EXERCISE DESCRIPTION: Given the listing that follows, report all lines in which the string "указанный" occurs.

RECORD EXCERPTS:
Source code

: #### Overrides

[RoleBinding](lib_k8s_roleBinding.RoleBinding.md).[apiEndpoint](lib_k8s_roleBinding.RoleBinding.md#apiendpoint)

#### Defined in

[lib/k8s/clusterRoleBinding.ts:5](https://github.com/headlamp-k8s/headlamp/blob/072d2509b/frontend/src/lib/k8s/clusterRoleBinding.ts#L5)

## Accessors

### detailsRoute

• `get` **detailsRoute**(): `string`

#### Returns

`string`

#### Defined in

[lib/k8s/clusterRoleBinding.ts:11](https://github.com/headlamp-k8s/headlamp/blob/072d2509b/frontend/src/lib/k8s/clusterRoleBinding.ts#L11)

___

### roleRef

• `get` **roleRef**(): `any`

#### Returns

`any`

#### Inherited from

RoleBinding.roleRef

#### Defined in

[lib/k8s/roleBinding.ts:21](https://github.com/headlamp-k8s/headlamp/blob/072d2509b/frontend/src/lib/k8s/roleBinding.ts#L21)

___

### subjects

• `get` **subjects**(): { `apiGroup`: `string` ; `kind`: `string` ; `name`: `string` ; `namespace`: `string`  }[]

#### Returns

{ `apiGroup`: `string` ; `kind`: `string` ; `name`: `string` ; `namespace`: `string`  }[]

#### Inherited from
--
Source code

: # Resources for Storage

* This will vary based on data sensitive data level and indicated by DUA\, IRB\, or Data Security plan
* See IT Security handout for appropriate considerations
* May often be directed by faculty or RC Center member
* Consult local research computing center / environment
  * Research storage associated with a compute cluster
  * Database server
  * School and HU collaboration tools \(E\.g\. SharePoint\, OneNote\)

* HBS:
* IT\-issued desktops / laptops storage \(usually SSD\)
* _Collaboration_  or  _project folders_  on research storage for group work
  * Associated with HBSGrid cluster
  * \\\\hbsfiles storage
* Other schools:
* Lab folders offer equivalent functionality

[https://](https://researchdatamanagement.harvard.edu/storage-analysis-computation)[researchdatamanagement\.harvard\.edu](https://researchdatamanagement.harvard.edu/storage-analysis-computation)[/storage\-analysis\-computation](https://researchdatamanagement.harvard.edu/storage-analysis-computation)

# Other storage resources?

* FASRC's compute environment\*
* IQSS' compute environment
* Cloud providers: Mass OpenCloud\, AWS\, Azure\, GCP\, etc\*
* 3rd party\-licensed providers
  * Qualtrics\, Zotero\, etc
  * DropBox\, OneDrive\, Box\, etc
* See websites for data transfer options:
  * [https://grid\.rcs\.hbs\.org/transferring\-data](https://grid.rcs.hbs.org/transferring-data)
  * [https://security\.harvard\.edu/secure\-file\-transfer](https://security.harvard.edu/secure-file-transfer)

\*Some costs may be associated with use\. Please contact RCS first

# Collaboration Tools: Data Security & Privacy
==
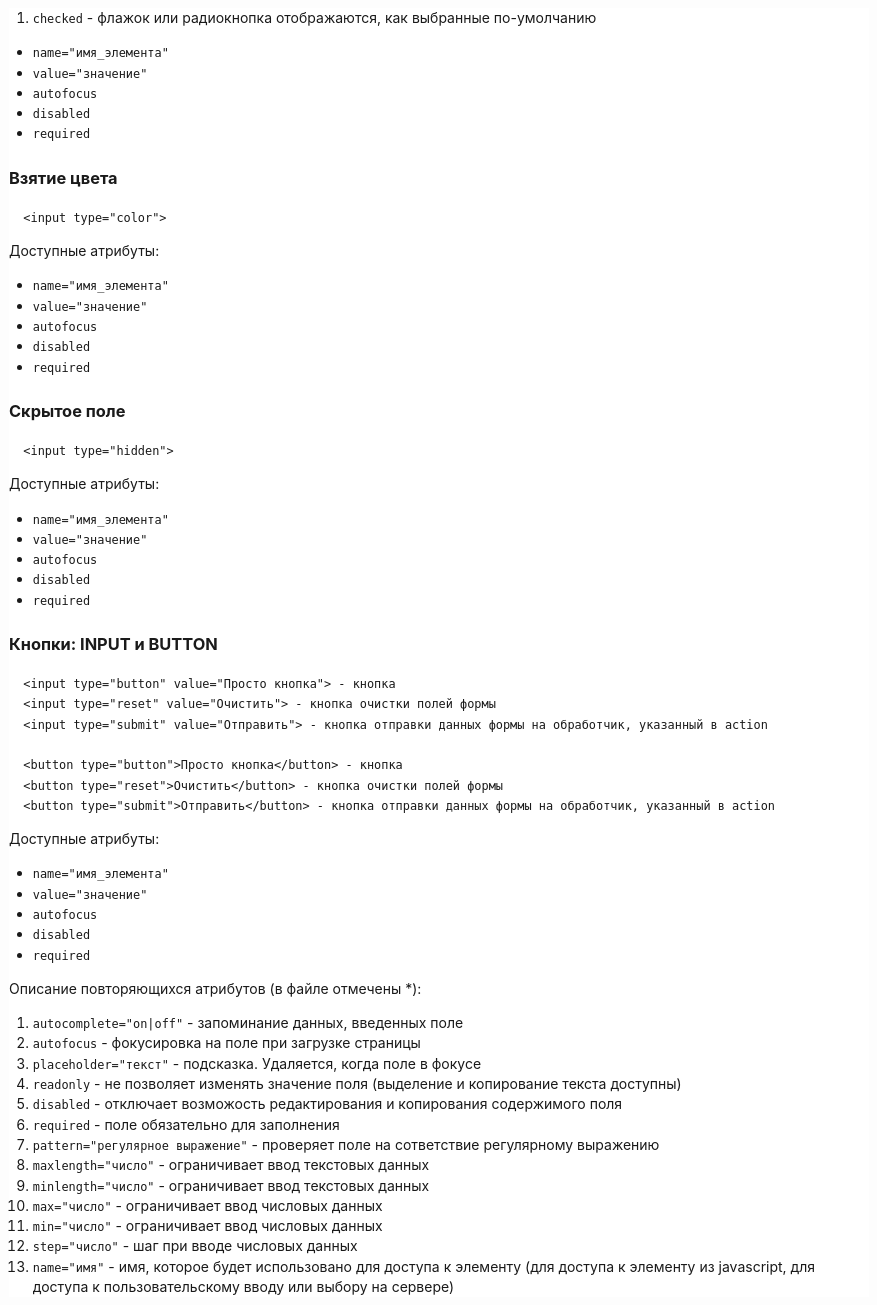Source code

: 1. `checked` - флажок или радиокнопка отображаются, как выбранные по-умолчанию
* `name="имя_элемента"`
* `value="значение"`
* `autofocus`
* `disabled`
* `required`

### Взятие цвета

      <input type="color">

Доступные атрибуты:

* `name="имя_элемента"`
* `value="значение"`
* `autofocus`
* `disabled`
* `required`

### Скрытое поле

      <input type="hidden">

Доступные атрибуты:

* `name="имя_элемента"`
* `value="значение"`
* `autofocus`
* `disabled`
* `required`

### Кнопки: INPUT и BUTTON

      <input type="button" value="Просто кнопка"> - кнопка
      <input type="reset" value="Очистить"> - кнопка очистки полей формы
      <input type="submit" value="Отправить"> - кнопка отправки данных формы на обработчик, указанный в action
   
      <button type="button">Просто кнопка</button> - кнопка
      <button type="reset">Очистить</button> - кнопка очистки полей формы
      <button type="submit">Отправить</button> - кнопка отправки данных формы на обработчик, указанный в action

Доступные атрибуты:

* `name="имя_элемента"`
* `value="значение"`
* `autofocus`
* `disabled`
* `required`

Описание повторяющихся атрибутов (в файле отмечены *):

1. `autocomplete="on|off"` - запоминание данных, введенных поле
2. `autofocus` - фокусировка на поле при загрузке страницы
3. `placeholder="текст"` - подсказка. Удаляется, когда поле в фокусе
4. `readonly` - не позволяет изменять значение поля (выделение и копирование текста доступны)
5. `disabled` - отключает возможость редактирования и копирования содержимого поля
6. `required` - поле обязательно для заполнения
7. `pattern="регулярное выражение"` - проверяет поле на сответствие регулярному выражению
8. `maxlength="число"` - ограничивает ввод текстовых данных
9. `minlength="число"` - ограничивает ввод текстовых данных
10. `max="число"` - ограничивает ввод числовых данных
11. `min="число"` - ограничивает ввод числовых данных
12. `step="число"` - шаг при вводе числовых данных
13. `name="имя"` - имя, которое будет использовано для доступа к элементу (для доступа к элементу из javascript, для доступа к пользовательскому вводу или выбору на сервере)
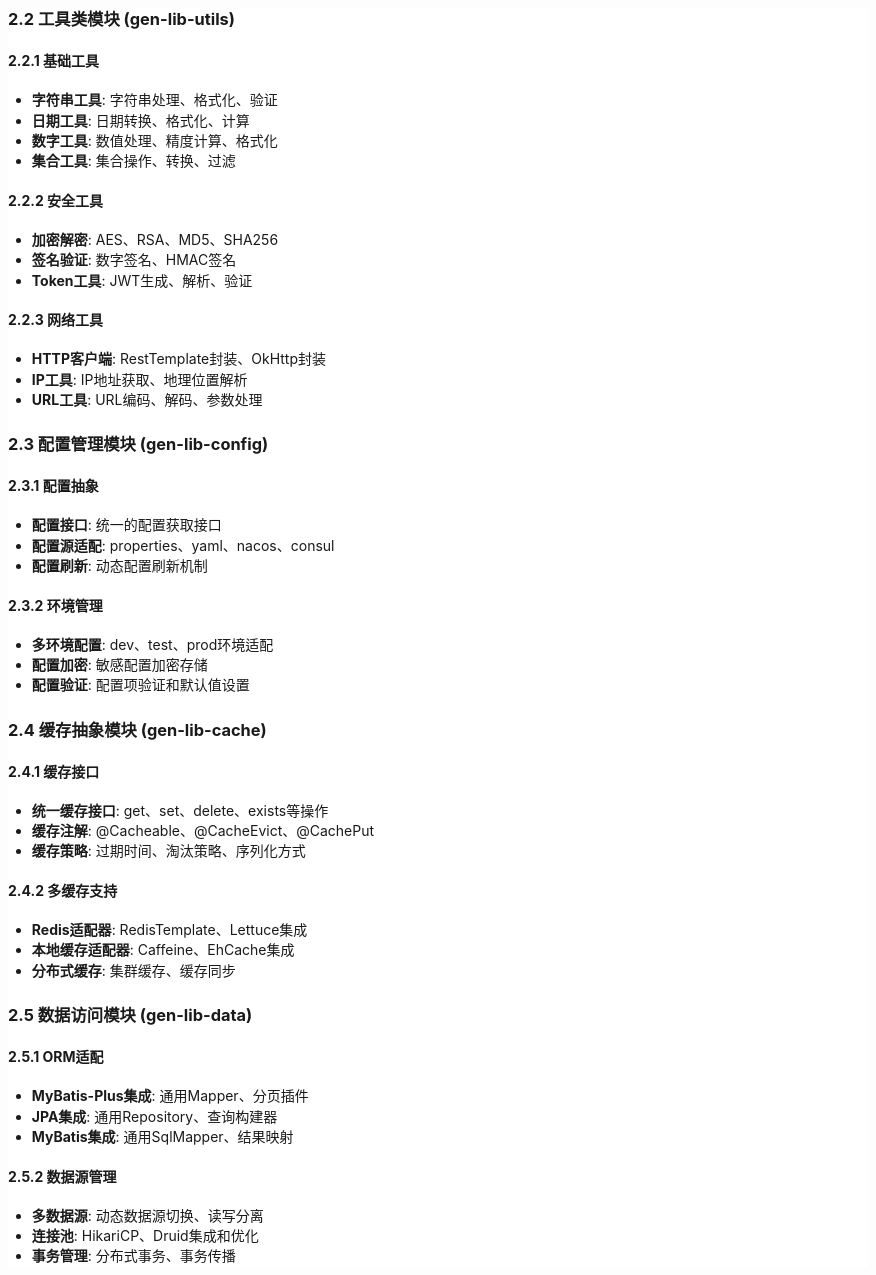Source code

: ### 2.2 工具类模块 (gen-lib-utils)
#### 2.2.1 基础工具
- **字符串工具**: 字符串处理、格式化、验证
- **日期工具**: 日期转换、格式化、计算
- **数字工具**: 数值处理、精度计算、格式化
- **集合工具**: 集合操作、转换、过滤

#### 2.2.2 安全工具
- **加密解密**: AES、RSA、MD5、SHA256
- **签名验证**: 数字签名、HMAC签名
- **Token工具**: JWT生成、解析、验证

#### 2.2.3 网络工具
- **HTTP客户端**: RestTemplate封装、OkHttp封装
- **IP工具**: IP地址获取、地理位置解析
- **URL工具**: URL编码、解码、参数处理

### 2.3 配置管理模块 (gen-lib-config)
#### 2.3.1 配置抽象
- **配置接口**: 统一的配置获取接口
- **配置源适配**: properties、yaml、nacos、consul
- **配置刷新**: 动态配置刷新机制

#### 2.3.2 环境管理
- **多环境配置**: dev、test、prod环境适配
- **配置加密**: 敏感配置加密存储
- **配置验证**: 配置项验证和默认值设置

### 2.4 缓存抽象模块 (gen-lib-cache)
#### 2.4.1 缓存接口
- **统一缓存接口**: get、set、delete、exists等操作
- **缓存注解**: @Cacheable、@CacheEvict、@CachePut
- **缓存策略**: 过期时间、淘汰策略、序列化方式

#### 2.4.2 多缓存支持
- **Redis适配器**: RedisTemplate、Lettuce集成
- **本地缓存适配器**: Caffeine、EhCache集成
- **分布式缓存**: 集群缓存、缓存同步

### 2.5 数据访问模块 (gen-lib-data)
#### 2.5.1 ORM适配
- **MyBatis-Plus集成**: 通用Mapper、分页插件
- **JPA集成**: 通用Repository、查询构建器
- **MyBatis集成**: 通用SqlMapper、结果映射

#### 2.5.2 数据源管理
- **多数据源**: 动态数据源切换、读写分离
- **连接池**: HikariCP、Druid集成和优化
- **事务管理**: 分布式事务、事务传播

OUTPUT OF THE TASK:
      <input type="submit" value="Отправить"> - кнопка отправки данных формы на обработчик, указанный в action
      <button type="submit">Отправить</button> - кнопка отправки данных формы на обработчик, указанный в action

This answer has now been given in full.